En toute chose, la Nécessité de la nature est la chaîne sur laquelle trame la Liberté. Mais c’est une chaîne mouvante et vivante, la nécessité du désir, de l’amour et de la grâce.

VI. En résumé, l’Entendement et la Volonté ne se rapportent qu’à des limites, à des fins, à des extrémités. Le mouvement mesure les intervalles. L’intervalle implique la continuité, indéfiniment divisible, du milieu. La continuité implique le moyen terme indivisible, où, dans toute l’étendue du milieu, à quelque distance que ce soit de l’un ou de l’autre extrême, les extrêmes se touchent, et les contraires se confondent. L’intelligence des limites, comme de limites distinctes, enveloppe donc l’intelligence des milieux ; et le vouloir d’une fin, le vouloir des moyens. Ce vouloir et cette intelligence ne peuvent être encore médiates, et ainsi à l’infini. Jamais on n’épuiserait, et jamais par conséquent on ne réintégrerait le milieu, indéfiniment divisible. L’intelligence et la volonté médiate des extrémités enveloppent donc une intelligence et une volonté immédiates des milieux. L’intelligence et la volonté immédiates sont comme le moyen terme en mouvement dans toute l’étendue du milieu. Les extrêmes s’y touchent partout, le principe et la fin s’y confondent. Cette intelligence immédiate, c’est la pensée concrète où l’idée est confondue dans l’être.
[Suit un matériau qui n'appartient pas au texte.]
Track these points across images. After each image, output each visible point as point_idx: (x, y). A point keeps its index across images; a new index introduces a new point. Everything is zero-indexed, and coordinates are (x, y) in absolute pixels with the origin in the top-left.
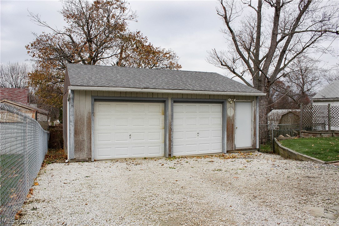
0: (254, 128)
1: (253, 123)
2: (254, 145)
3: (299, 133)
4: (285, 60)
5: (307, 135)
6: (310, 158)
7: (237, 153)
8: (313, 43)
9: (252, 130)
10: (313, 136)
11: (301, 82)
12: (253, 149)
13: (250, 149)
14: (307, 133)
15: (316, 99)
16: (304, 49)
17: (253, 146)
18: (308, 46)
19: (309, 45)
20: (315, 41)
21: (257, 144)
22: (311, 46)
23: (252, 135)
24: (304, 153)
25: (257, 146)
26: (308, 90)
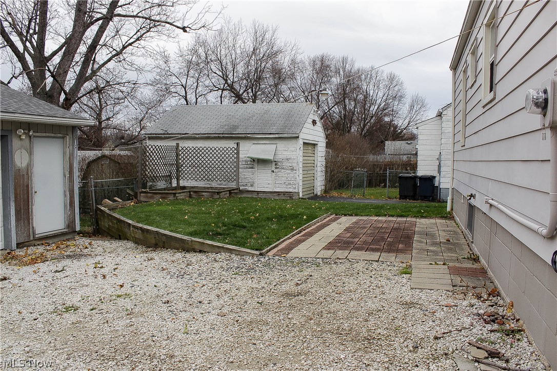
0: (70, 191)
1: (67, 181)
2: (70, 225)
3: (136, 193)
4: (93, 64)
5: (151, 197)
6: (223, 247)
7: (38, 245)
8: (138, 39)
9: (65, 196)
10: (162, 198)
11: (97, 105)
12: (69, 233)
13: (63, 234)
14: (150, 193)
15: (153, 134)
16: (124, 47)
17: (68, 226)
18: (130, 44)
19: (133, 43)
20: (141, 36)
21: (76, 222)
22: (135, 44)
23: (65, 206)
24: (191, 234)
25: (77, 227)
26: (108, 119)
Cette volonté immédiate, c’est le désir, ou plutôt l’amour, qui possède et qui désire en même temps. Cette pensée et ce désir, cette idée substantialisée dans le mouvement de l’amour, c’est la Nature.

L’entendement et la volonté ne déterminent rien que de discret et d’abstrait. La nature fait la continuité concrète, la plénitude de la réalité.